Au cours de l'histoire, à chaque fois que la situation des femmes se modifie, le mythe du matriarcat
est évoqué dans l'opinion publique. Le phénomène s'est produit au milieu du XIXe siècle, lorsque
le féminisme est apparu et il refait surface en force au milieu des années 1960 dans toute l'Amérique,
avec la résurgence des mouvements féministes. Ce mythe prend une tonalité particulière au Québec
au moment où le néo-nationalisme veut liquider les relents du nationalisme conservateur, pour
lequel la fécondité des femmes joue un rôle de premier plan. Lucide, Fernande Saint-Martin
dénonce ce mythe récurrent avant même les critiques du féminisme radical.

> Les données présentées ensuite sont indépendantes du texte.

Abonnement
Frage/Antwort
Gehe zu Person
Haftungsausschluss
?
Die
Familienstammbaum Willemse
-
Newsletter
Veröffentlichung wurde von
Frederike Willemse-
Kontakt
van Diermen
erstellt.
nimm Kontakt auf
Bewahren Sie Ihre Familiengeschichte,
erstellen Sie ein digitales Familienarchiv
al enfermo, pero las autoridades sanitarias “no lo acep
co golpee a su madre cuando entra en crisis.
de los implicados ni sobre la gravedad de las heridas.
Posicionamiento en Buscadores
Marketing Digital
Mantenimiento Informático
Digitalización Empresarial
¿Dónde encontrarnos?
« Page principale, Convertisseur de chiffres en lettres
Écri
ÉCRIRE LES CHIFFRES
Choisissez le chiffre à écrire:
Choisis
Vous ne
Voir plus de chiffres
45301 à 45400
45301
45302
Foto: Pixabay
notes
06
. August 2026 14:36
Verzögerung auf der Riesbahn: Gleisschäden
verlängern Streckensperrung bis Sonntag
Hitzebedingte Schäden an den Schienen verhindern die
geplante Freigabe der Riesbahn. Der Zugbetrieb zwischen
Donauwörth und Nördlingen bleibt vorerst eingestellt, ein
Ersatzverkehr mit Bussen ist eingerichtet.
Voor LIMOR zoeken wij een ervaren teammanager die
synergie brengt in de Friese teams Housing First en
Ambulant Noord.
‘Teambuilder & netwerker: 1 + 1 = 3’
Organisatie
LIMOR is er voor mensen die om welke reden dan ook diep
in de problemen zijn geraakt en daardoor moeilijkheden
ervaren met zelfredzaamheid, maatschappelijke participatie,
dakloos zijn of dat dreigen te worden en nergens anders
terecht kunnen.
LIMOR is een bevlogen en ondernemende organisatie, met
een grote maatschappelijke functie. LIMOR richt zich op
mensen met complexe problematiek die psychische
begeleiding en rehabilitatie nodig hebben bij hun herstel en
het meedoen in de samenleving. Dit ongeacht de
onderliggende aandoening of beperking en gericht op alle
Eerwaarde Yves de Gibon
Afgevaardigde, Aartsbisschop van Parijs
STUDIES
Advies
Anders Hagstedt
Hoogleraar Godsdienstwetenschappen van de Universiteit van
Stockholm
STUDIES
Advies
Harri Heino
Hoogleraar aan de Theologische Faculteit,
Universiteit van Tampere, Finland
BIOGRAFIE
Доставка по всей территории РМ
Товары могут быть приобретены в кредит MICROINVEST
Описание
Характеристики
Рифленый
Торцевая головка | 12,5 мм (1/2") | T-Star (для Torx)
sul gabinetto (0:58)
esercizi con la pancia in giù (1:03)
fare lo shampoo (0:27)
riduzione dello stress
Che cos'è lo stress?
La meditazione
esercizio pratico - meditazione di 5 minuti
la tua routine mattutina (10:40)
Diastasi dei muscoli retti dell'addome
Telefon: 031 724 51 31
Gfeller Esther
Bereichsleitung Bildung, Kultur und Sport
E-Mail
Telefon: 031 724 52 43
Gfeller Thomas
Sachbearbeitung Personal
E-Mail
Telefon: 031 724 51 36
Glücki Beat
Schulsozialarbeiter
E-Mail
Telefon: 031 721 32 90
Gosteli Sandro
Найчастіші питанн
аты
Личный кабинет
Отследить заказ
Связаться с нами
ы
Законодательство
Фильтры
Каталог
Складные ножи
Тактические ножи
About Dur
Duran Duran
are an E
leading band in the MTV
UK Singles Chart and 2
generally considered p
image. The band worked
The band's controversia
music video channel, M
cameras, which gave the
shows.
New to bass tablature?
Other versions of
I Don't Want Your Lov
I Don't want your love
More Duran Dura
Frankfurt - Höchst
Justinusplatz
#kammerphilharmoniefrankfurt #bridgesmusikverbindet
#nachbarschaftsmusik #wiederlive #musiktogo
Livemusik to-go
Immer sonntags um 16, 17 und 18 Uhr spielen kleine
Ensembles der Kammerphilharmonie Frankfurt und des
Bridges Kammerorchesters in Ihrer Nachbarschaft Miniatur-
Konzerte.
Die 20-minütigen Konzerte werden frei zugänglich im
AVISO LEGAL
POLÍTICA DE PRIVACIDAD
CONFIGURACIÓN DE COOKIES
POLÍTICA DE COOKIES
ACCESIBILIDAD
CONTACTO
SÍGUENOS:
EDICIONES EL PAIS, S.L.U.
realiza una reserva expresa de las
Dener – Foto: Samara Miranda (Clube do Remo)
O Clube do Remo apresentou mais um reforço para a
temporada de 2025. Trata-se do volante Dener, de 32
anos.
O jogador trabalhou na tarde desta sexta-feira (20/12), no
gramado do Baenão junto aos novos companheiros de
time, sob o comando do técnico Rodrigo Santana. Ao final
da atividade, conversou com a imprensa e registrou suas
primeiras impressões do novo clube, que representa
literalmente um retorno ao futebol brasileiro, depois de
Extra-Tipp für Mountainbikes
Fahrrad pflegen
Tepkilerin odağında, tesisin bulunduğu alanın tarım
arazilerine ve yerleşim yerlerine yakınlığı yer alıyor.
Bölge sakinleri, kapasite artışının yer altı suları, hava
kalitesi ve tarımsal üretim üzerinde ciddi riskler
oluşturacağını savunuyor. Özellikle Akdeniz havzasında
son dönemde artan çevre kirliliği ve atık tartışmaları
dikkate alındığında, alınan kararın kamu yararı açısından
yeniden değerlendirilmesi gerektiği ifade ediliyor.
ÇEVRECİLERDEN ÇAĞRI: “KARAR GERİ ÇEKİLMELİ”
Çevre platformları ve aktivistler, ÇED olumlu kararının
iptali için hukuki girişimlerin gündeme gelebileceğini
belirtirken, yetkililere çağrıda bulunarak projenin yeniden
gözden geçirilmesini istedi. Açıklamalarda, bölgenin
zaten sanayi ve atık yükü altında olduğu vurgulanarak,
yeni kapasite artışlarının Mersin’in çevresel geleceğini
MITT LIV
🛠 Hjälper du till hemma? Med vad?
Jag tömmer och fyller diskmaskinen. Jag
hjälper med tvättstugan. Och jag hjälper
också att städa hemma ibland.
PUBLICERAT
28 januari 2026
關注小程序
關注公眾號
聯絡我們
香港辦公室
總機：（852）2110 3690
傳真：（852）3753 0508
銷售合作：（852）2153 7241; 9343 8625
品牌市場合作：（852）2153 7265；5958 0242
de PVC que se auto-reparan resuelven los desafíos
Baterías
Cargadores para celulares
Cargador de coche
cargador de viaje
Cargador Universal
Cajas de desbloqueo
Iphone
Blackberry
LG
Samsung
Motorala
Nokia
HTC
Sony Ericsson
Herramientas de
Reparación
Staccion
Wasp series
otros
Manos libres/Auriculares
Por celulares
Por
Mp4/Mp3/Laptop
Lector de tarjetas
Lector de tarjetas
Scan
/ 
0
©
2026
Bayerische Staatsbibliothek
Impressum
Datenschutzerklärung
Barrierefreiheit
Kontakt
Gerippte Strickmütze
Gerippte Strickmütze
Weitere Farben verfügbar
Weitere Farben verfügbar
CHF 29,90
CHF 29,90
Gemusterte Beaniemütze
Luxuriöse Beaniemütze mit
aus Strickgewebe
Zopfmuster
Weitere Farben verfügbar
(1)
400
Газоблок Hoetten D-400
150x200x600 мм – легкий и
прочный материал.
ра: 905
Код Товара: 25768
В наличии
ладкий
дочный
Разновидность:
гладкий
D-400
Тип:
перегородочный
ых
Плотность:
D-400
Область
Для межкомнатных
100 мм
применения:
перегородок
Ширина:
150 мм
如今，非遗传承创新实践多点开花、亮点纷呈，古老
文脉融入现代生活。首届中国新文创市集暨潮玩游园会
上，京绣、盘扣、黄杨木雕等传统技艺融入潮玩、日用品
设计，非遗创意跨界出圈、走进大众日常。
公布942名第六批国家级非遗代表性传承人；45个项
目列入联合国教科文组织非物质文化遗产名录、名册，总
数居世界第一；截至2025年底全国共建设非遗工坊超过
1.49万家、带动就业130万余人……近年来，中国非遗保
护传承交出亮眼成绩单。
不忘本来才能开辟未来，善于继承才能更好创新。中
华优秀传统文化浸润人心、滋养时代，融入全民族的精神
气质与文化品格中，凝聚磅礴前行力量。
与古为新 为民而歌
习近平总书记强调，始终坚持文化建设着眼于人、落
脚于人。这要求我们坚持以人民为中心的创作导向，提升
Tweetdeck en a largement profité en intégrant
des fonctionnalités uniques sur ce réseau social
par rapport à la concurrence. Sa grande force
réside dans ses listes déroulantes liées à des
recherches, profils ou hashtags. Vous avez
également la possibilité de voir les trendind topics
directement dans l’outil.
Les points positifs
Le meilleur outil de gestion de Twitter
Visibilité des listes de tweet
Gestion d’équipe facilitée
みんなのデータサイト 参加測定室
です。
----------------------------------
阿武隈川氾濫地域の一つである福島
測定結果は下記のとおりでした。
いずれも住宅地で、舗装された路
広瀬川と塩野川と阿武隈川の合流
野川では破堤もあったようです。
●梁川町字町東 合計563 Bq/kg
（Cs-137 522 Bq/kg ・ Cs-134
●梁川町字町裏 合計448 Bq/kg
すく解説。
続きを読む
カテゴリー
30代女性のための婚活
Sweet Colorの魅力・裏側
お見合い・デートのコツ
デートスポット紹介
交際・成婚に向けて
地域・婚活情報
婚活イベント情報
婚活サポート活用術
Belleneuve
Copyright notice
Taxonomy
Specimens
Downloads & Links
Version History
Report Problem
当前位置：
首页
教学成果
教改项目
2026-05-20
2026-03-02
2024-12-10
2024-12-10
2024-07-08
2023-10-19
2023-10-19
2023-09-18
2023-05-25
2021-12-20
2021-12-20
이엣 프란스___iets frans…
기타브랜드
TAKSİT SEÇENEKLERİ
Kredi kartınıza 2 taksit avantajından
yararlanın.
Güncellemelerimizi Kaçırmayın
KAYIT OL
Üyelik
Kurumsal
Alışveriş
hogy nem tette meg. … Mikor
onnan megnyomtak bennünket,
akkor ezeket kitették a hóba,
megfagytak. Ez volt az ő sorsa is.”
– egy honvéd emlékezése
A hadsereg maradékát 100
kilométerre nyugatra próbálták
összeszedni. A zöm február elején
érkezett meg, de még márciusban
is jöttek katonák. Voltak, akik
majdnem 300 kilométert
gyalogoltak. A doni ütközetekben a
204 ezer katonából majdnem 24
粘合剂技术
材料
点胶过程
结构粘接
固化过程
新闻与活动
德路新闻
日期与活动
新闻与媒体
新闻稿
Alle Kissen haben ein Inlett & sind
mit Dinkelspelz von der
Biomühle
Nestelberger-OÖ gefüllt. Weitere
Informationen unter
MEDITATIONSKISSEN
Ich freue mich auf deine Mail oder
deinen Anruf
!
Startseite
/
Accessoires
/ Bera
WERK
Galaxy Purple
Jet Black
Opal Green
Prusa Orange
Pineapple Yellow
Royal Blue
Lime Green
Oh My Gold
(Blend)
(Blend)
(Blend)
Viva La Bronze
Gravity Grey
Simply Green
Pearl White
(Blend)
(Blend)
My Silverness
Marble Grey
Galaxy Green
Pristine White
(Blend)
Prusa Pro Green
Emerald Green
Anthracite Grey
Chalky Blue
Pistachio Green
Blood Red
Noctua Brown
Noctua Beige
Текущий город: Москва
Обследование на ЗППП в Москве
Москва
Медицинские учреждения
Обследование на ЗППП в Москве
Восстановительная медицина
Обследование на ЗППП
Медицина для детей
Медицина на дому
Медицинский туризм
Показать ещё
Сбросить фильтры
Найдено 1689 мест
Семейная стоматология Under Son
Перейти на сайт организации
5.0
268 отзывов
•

Au cœur de Noël, de ses traditions, de sa joie particulière se loge la figure douce et généreuse de
la mère. Parce qu'en ce jour elle condense, par ses soins attentifs, son oubli quasi-complet
d'elle-même, tout le bonheur qu'elle veut donner aux siens, Noël devient aussi le symbole de
son rôle dans la famille. Et cette image de la mère se concilie assez mal avec ce mythe que quelques analystes et sociologues
ont voulu nous imposer depuis quelques années. Nous vivons au Québec, nous répète-t-on, sous un
matriarcat à peine déguisé; la mère de famille canadienne-française est un tyran, un être possessif
et dominateur qui étouffe de sa présence omnipotente le développement émotif de ses enfants.
Peut-être cela est-il vrai de quelques-unes de nos mères, comme cela peut se trouver dans bien
d'autres pays du monde. Mais de façon beaucoup plus générale, ce n'est pas là le portrait le
plus authentique de la mère de chez nous. Comme l'ont pourtant bien démontré les études
sociologiques sur la famille menées à l'université de Montréal par M. Philippe Garigue, si
la mère prend de nombreuses décisions dans la vie interne de la famille, le père demeure
toujours la grande figure de l'autorité, celui que l'on craint, avec qui il est presque impossible
de dialoguer et qui conserve, justement à cause de cette distance vis-à-vis des problèmes quotidiens
des enfants, tout le prestige et l'inflexibilité du chef suprême du groupe familial.
Plus que des analyses abstraites et tendancieuses me touchent, sur cette question, des évocations
comme celles qu'offre dans ce numéro la rude franchise du Frère Untel. De sa mère, il rappelle
son amour permanent de la vie, de l'animation, des voyages et du monde, notant que tout cela
lui fut sans cesse refusé. Il se souvient aussi de la profonde inquiétude et de la peur qui
domina toute sa vie. "Elle est inquiète aussi, et toute sa vie elle a eu peur de quelque chose.
Guéhenno parle du regard apeuré de sa mère. Bretagne ou Lac Saint-Jean, même pauvreté, même
soumission et même peur." Paroles bouleversantes qui rejoignent le fond même de l'existence
féminine dans notre milieu.
Car si l'on prétend que le père canadien-français, incapable de se réaliser dans une société aliénée,
a perdu ses qualités les plus viriles, comment peut-on croire que la mère ait pu triompher dans
un pareil état de choses. Elle ne pouvait que sentir, deux fois plus que l'homme, son incapacité
à procurer à ses enfants les biens essentiels à leur développement. Elle essayait d'y pallier
en offrant tout ce qu'elle avait de richesses personnelles, mais ne pouvait que constater que
cela n'était pas suffisant.
Dans toutes ces années terribles de la Crise, la femme n'a pas pu devenir cet être triomphateur,
arrogant, tyrannique, dominateur que l'on voudrait nous suggérer que nos mères furent. Comme le
laissent à penser les confidences du Frère Untel, elle fut beaucoup plus une victime, un être
sacrifié qui ne pouvait même pas protester contre son propre sort parce qu'étaient trop urgents
et tragiques les besoins de ses propres enfants.
Pour juger de l'évolution actuelle de la femme dans notre milieu j'utiliserais, quant à moi,
volontiers la règle du Frère Untel vis-à-vis des pauvres. Dès qu'une orientation nouvelle
se traduit ou pourrait se traduire par une élimination de cette peur, de cette inquiétude
dans le regard de la femme devenue mère, ce projet devrait recevoir notre appui le plus entier.